Let’s list the studies we have, but only show the total cost for each study.
❯ prolific study list -n -f TotalCost
TotalCost
219999
220000
220000
Handy if we want to tot up how much we have spent.
❯ prolific study list -n -f TotalCost | grep -Eo '[0-9]+' | awk '{sum+=$1} END {printf "£%.2f\n", sum/100}'
£6599.99
Submission data
OK, so your studies are active, and participants are answering your questions or training your model. Now it’s time to view the submissions.
Let’s list out the submissions we have in non-interactive mode.
❯ prolific submission list -s 66802cd4681e8e9e1eaa28a0
ParticipantID StartedAt TimeTaken StudyCode Status
667fe40be716f92cab75e52d 2024-06-29 15:48:45.535 +0000 UTC 19 ABC123 AWAITING REVIEW
667fe414e716f92cab75e606 2024-06-29 15:48:45.535 +0000 UTC 29 ABC123 AWAITING REVIEW
667fe413e716f92cab75e5f2 2024-06-29 15:48:45.535 +0000 UTC 45 ABC123 AWAITING REVIEW
Showing 3 records of 3
As with all the list views in the CLI, you can use the flags -o
and -l
to offset and limit, respectively. So we can page the information:
❯ prolific submission list -s 66802cd4681e8e9e1eaa28a0 -o 1 -l 1
ParticipantID StartedAt TimeTaken StudyCode Status
667fe414e716f92cab75e606 2024-06-29 15:48:45.535 +0000 UTC 29 ABC123 AWAITING REVIEW
Showing 1 record of 3
This may help when dealing with that quantity of data. Lastly, let’s get a CSV file, and render specific fields.

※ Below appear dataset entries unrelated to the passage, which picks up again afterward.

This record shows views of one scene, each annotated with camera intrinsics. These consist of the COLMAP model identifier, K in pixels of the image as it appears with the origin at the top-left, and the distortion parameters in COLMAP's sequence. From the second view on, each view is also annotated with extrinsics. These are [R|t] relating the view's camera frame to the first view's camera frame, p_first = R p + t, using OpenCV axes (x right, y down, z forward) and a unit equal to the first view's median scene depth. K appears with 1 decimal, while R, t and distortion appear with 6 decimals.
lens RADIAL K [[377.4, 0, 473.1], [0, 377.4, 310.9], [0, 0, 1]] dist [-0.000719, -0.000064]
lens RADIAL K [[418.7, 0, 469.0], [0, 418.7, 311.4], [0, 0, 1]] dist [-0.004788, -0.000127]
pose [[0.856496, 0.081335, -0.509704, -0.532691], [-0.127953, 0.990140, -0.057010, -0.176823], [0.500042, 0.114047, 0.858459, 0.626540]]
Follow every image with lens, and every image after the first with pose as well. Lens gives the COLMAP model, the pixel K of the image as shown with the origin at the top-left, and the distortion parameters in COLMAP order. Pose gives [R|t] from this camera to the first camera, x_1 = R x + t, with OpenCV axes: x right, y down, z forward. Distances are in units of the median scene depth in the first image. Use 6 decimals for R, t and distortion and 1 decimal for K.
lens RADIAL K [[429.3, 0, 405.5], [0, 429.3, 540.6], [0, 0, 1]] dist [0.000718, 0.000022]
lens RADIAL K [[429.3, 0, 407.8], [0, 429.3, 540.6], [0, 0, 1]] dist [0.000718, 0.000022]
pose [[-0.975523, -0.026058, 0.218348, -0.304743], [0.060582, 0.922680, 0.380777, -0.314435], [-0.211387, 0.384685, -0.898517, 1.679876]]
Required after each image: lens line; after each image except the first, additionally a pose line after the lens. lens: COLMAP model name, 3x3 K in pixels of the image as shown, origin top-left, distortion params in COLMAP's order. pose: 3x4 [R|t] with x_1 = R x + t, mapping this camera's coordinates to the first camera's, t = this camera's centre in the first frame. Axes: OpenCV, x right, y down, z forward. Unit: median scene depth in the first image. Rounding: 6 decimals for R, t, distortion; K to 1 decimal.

❯ prolific submission list -c -s 66802cd4681e8e9e1eaa28a0 -f ParticipantID,Status,Reward
ParticipantID,Status,Reward,
667fe40be716f92cab75e52d,AWAITING REVIEW,10000,
667fe414e716f92cab75e606,AWAITING REVIEW,10000,
667fe413e716f92cab75e5f2,AWAITING REVIEW,10000,
You can use the --help
option on any command to get further details about what you can do.
Summary
There are many other commands in the application, I recommend having a play around with it.
Other main features include:
- Ability to get your user account details.
- Ability to list your webhook subscriptions, and events Prolific has sent to it.
- Ability to send and retrieve messages.
- Ability to list and view your filter sets
- Ability to list and view your participant groups
I hope you enjoy using the Prolific CLI. If you have any feedback or requests, please raise an issue in GitHub. Thank you.